→ Supplied text:

Depending on your experience and fitness levels, plan to hike 5-7 miles (8-11.3km) for the first week or so on the trail. Then, gradually build up your daily mileage over the next few weeks until you get to the point where you feel excessively tired at the end of the day. For many people, this is around 10-15 miles (16.1-24.1km), though this will vary based on personal fitness and the local terrain.
Finally, be willing to take lots of rest days early on. As you build up strength and endurance on the trail, you’ll need fewer and fewer rest days toward the end of your hike. The key is to pace yourself and to enjoy the process instead of trying to rush to Maine.
Recommended Apps And Trail Guides
The last thing you’ll need before thru-hiking the AT is a good set of maps and a trail guide to ensure that you know what to expect on the trail. Here are some of the best options:
- The A.T. Guide – The A.T. Guide provides nearly step-by-step information for every great campsite, water source, summit, and trail town on the AT. A new edition is printed every year and there are versions for both northbound and southbound hikers.
- The Appalachian Trail Thru-Hiker’s Companion – This book offers a great amount of background knowledge that’s essential for anyone hiking the AT, including elevation profiles, maps, and basic trail information. The Appalachian Long Distance Hikers Associaton actually prints a new version every year, so get the most up-to-date edition for your hike.
- AT Map Bundle – The AT is pretty well marked, but it’s good to have maps on hand for both navigation and planning. National Geographic’s Appalachian Trail Map Pack is a good place to start, while the Official A.T. Guide Set is also a good option.
- Guthook Guides App – Guthook Guides has an iOS and an Android app that offers great off-line hiking information for any thru-hiker. They are becoming more and more popular each year as they allow you to carry an amazing amount of information on your phone. Keep in mind that even if you use one of these apps, you should still have maps of the trail and know how to use them.
Here are our answers to some of your most frequently asked questions about the Appalachian Trail:
What’s the easiest part of the Appalachian Trail?
While hiking any section of the AT can be considered an arduous task, there are a few sections, such as the Potomac Region, Shenandoah, Maryland, and Southern Pennsylvania that offer a bit of reprieve from the constant climbs and descents of the trail.
In these sections, hikers can enjoy trails that are slightly flatter, as well as more heavily populated areas, which means easier access to towns and resources to lighten your pack. That being said, the 100 Mile Wilderness in Maine is often considered to be quite easy, due to its flat-ish terrain and relative tranquility, even though it’s far from any towns or cities.

→ Stored data:
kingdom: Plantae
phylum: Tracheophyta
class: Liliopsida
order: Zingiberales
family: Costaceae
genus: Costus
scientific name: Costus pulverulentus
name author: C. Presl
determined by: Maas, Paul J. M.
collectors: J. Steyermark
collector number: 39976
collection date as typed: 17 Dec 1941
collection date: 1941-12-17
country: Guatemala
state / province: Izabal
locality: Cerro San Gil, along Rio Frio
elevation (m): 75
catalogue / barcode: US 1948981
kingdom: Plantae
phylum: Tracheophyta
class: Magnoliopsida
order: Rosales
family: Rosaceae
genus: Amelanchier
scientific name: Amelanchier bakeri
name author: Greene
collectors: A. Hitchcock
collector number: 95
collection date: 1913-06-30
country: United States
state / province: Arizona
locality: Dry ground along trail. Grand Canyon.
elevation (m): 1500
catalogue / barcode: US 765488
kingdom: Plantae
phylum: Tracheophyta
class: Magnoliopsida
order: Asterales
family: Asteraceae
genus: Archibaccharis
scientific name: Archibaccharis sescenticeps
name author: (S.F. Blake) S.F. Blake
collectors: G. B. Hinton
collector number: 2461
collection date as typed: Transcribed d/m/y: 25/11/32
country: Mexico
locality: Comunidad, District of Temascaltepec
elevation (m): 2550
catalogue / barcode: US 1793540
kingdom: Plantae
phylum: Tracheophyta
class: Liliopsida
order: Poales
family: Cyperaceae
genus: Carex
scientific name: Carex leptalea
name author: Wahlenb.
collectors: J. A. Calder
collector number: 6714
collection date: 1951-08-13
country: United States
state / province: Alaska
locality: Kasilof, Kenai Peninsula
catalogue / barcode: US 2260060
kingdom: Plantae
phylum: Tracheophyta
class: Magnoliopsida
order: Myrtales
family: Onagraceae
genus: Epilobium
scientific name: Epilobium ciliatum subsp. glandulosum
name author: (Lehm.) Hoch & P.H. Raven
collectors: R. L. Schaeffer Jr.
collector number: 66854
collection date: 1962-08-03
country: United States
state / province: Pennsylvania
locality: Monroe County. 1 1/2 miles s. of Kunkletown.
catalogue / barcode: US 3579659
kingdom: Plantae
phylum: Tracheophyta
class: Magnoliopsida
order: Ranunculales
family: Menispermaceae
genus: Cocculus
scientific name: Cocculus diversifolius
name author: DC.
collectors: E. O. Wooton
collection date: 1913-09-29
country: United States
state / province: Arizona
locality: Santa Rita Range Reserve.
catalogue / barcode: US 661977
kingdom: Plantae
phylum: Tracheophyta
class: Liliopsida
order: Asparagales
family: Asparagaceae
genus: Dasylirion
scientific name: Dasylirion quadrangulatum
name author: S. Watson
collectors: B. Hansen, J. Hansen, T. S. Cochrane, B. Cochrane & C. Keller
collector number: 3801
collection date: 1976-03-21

→ Work task: In the Appalachian Trail hiking text, how many miles a day should you plan to hike for the first week or so?

→ Solution for this problem: 5-7 miles (8-11.3 km), depending on your experience and fitness levels.